Location New York, NY
Client Port Authority of New York and New Jersey (PANYNJ)
Services Program Management, Project Management
Project Value $12 billion
The World Trade Center site is a 16-acre section of downtown Manhattan surrounded on either side by Church, Liberty, Vesey, and West streets. The Downtown Restoration Program involves redevelopment of the facilities at the World Trade Center site destroyed in the attacks of September 11, 2001.
Hill was retained by the Port Authority of New York and New Jersey (PANYNJ) to provide program management services for this complex and highly visible capital program. Hill’s program management services included scheduling, estimating, cost modeling, budgeting, and cost controls for each of the capital projects. In addition, Hill provided design reviews, value engineering, and constructability studies.
Hill developed a comprehensive cost model that incorporated all of the capital costs for the programs, valued at more than $12 billion. The model used a WBS system that allows queries of multiple elements to generate task-specific reports, allowing management to make informed decisions as the programs have developed from conceptual design through the construction phases.
Hill also worked on the development of a tailored Integrated Master Schedule (IMS) for the program. The IMS provided schedule information for each of the various projects going on at the World Trade Center site.

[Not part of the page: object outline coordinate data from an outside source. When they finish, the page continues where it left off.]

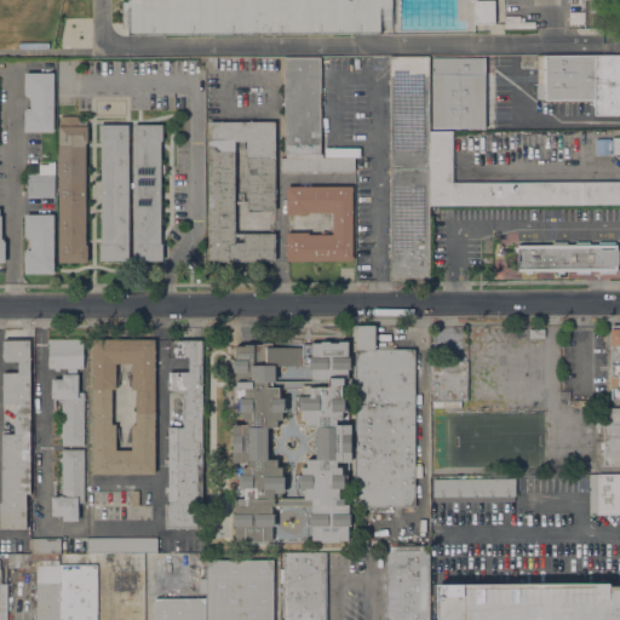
[(392,0),(392,9),(380,9),(380,34),(127,35),(127,9),(121,9),(121,1),(127,1),(127,0),(392,0)]
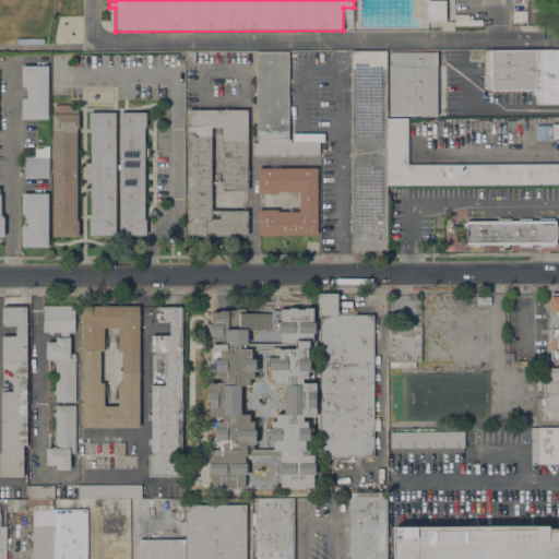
[(427,0),(445,0),(445,22),(444,22),(428,22),(427,0)]
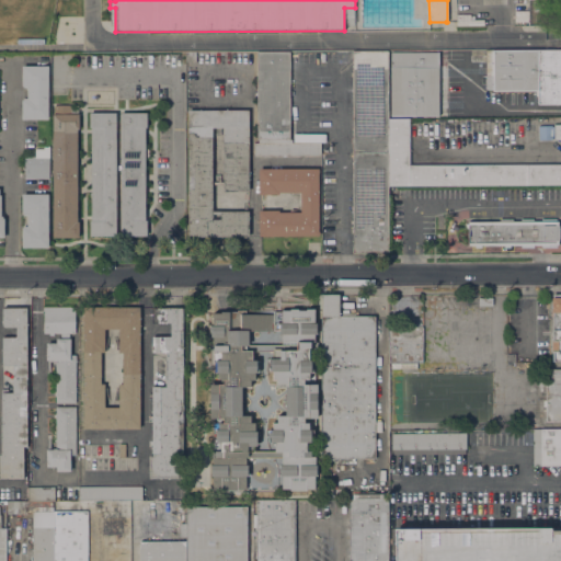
[(527,0),(528,24),(541,24),(540,0),(527,0)]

These projects include PANYNJ’s World Trade Center Transportation Hub, the new Freedom Tower, the Memorial Museum, the Vehicular Security Center and Tour Bus Parking Facility, the chiller plant, streets/utilities, parking facilities, and tenant retail.

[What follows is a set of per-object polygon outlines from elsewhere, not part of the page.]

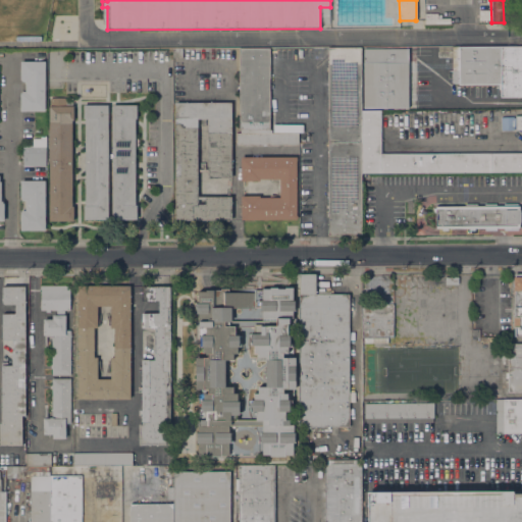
[(425,24),(425,13),(437,13),(437,18),(450,18),(450,24),(425,24)]
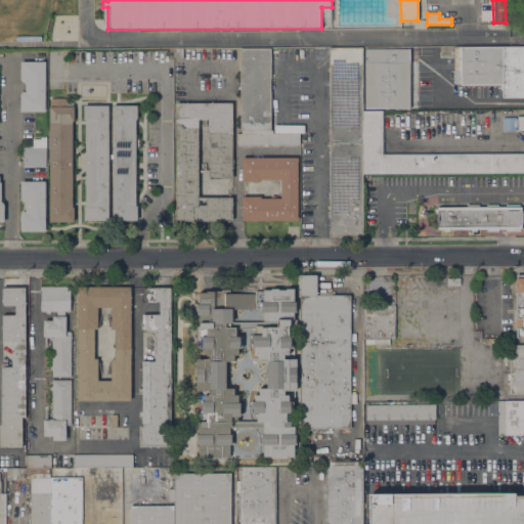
[(523,46),(523,98),(503,98),(503,97),(503,89),(500,89),(500,85),(470,85),(461,85),(461,83),(453,83),(453,46),(523,46)]
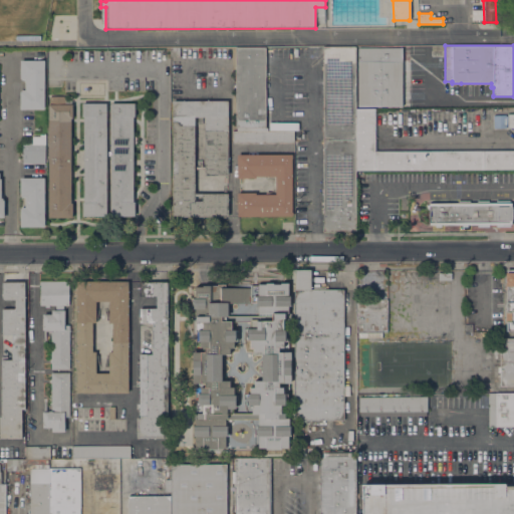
[(355,232),(324,232),(323,46),(354,46),(355,232)]
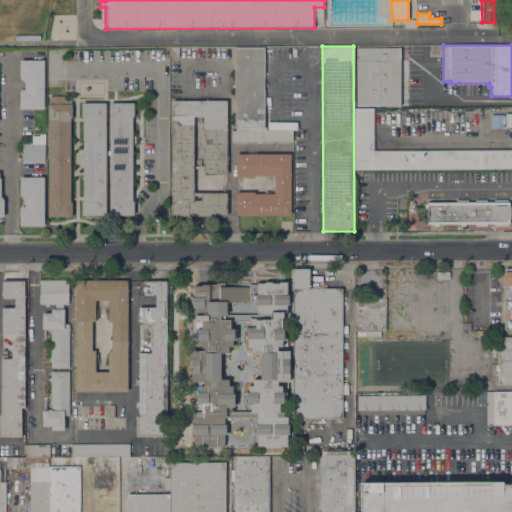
[(357,48),(357,47),(386,47),(399,47),(400,47),(400,106),(356,106),(356,61),(355,48),(357,48)]
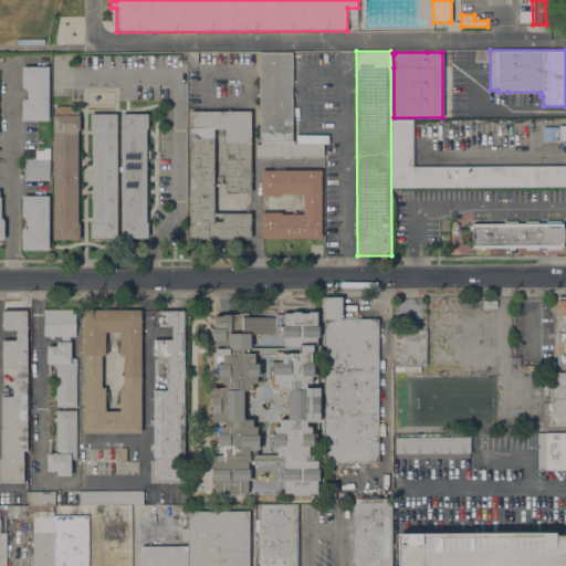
[(198,62),(188,62),(188,53),(198,53),(198,62)]
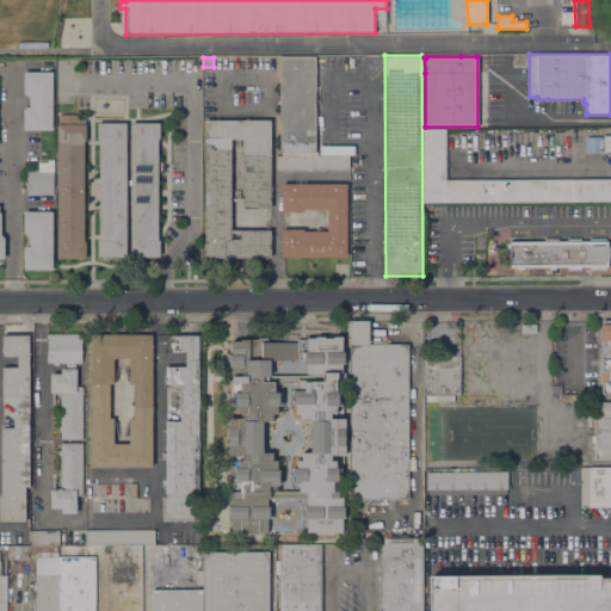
[(315,152),(279,152),(279,57),(315,57),(315,152)]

The data contained in the monthly updates of the IMS was then used to create monthly cost and schedule reports for PANYNJ. The IMS merged and summarized detailed design, procurement, and construction schedules of each of the World Trade Center construction projects and was a valuable working tool for coordinating the program, and for identifying issues among myriad external agencies and private firms that also are involved. The IMS was also used to set project target dates and milestones for those aspects of the work being done per Federal Transit Administration requirements.

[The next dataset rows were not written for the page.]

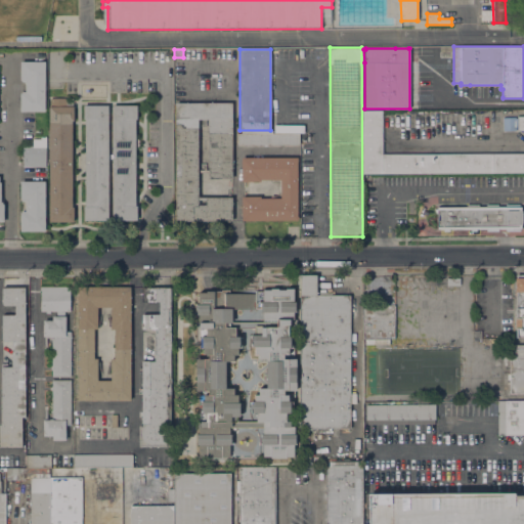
[(45,112),(20,112),(20,93),(23,93),(23,91),(26,91),(26,82),(22,82),(22,81),(20,81),(20,61),(45,61),(45,112)]
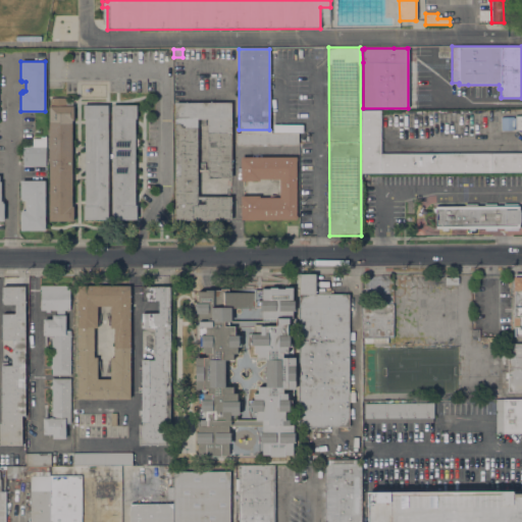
[(50,98),(66,98),(66,106),(73,106),(73,120),(72,120),(71,206),(73,206),(73,221),(49,221),(50,98)]
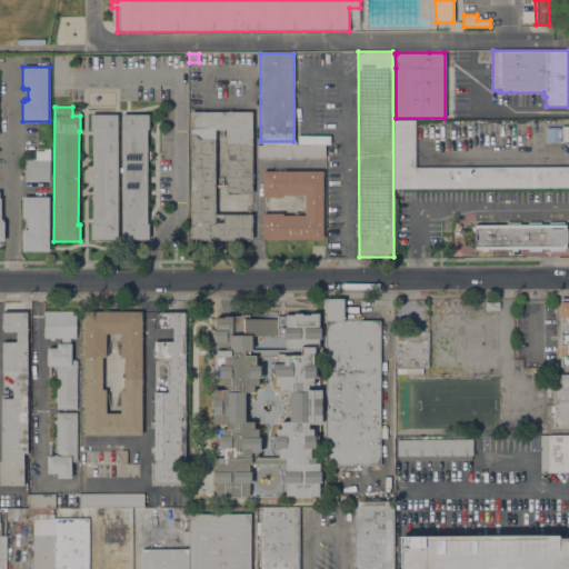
[(190,111),(251,111),(252,195),(227,195),(227,129),(216,130),(216,215),(252,215),(252,240),(191,240),(190,111)]
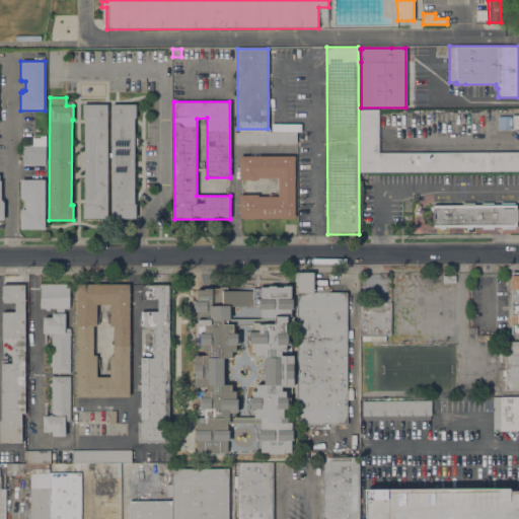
[(107,218),(83,218),(83,204),(84,204),(84,118),(83,118),(83,104),(107,104),(107,218)]
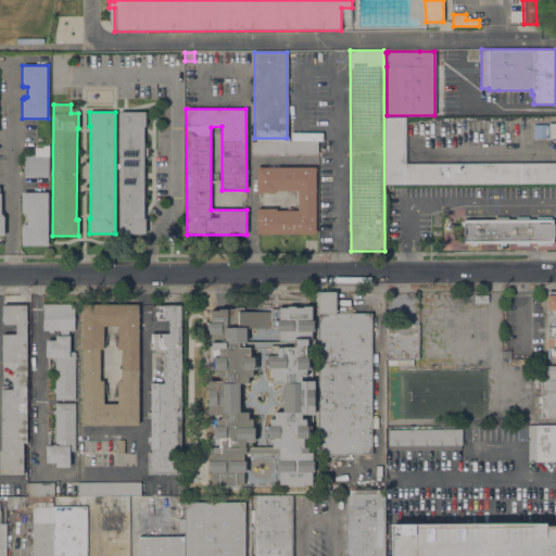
[(119,112),(146,112),(146,126),(143,126),(143,218),(146,218),(146,234),(119,234),(119,112)]
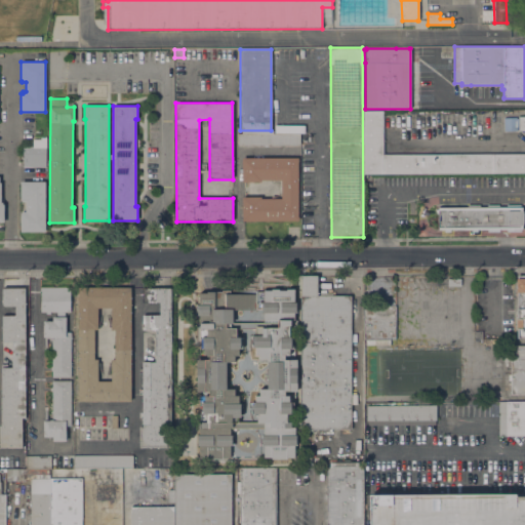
[(524,173),(364,173),(364,111),(384,111),(384,154),(524,154),(524,173)]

World Trade Center site restoration projects included:
World Trade Center Memorial & Museum: Located on nearly half of the site’s 16 acres, the memorial and museum is dedicated to honor the thousands of people who died in the attacks of February 26, 1993, and September 11, 2001. Designed to reflect absence, the memorial consists of two massive voids that reside in the footprints of the original Twin Towers.
World Trade Center Transportation Hub: Designed to serve approximately 250,000 commuters per day, this full-service, regional transportation hub meets the redeveloped needs of the World Trade Center and the surrounding neighborhood, while ensuring long-term accessibility in, and the economic growth of, Lower Manhattan.
One World Trade Center: The 1,776-foot-tall One World Trade Center includes 2.6 million SF of office space, tenant amenity space, an observation deck, restaurants, and a broadcast facility.